Imagine you submit yourself to a world where you cannot differentiate the real from the artificial, where you can still feel physical sensation including pain, where you need to confront your greatest fears, what do you think you would see? A monstrous-looking spider? Someone you trust trying to stab you?
These are the questions I ask myself after seeing Playtest.
Cooper (Wyatt Russell) is in London, after a round-the-world trip, having fled his mother back in New York, avoiding her phone calls and struggling to come to terms with the death of his father from dementia. His bank card is rejected and Sonja (Hannah John-Kamen), a young British woman he has hooked up with, suggests he earn some money by playtesting a new video game with an interactive augmented reality (AR) system. The game is a survival horror experience in which the player needs to endure terrors for as long as possible when visiting a creepy manor. A chip, which has access to the player’s memories and fears, is inserted into the player’s neck, so that he or she can see visual simulations.
Just as Cooper jokes about the conventions of the horror movie genre, we can speculate that the game will soon descend into a nightmare and drive Cooper crazy. But it turns out that all of the psychological torments happen only in his head, and he lasts no more than a second before his brain is fried by a malfunction caused by the interference of his cellphone signal when his mother calls again.
What does this ending tell us? Is this story preaching to us that we should switch off our phones when told? That our dishonesty is our own greatest threat? That we should not ignore calls from our mothers? That AR video games are so dangerous that they can possibly lead to death?
I think, however, that instead of teaching us a moral lesson like many other Black Mirror episodes, Playtest is rather a story about fears of reality.

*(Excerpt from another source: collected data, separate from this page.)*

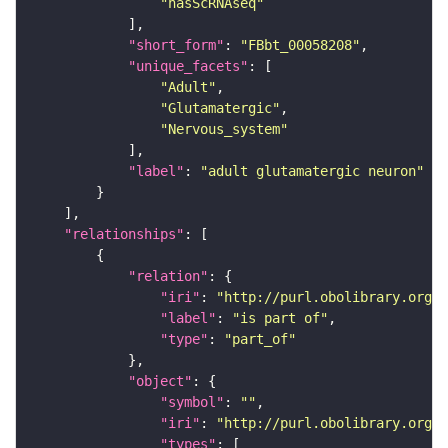
"hasScRNAseq"
"short_form"
: 
"FBbt_00058208"
"unique_facets"
"Adult"
"Glutamatergic"
"Nervous_system"
"label"
: 
"adult glutamatergic neuron"
"relationships"
"relation"
"iri"
: 
"http://purl.obolibrary.org/o
"label"
: 
"is part of"
"type"
: 
"part_of"
"object"
"symbol"
: 
""
"iri"
: 
"http://purl.obolibrary.org/o
"types"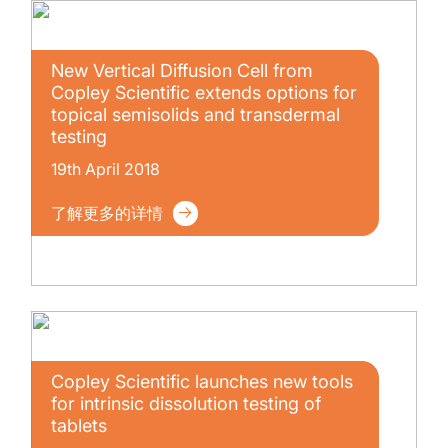
New Vertical Diffusion Cell from
Copley Scientific extends options for
topical semisolids and transdermal
testing
19th April 2018
了解更多的详情
Copley Scientific launches new tools
for intrinsic dissolution testing of
tablets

Cooper’s trip to London, in the first place, is a getaway from reality, and his disinclination to respond to his mother’s calls is a form of reluctance to face it. After his father’s death, Cooper is afraid of ending up like his father who forgot his loved ones. Worse still, Cooper never knows how to truly communicate with his mother, thus stone-heartedly keeping her at arm’s length.
Playtest is not only a story about a person becoming too immersed in his virtual reality, but more importantly about him confronting his subconscious nightmare which is reality itself. Katie (Wunmi Mosaku), an employee of the gaming company, keeps emphasising that nothing Cooper sees can cause him any physical harm. What she (intentionally) does not tell him, however, is that the visceral horror, tailor-made to one’s own memories and fears, triggers emotional threats which are much more nightmarish and treacherous.
Cooper manages to laugh off the eerie-looking high-school bully as well as an over-sized spider with a human face. Then, Sonja shows up, saying she has set him up to do the playtest before stabbing him. But this turns out to be an unexpected fight after which Cooper, feeling physically pained and irritated, utters his safe word. Things get out of control when he realises he is trapped in the game and his memories are being overwritten. He becomes what he dreads the most: a man with no cognitive functions. Eventually, the horror experience ends with him confronting his most demonic reality, which he has been evading all along: his mother, who, it is revealed, is also afflicted by dementia.
Cooper’s fear of his family tragedy and the episode’s portrayal of VR video-game development are carefully linked in Playtest. When it comes to stories regarding virtual reality, one often repeated theme is exchanging our mundane life for the more alluring artificial world. Playtest, however, suggests that our reality is itself an abandonment of reality. When virtual reality, in this story, becomes a means to help us face our own tragedy and vent our fears, it is not necessarily more artificial than the authentic reality.
So what would you see if you were in the ‘game’?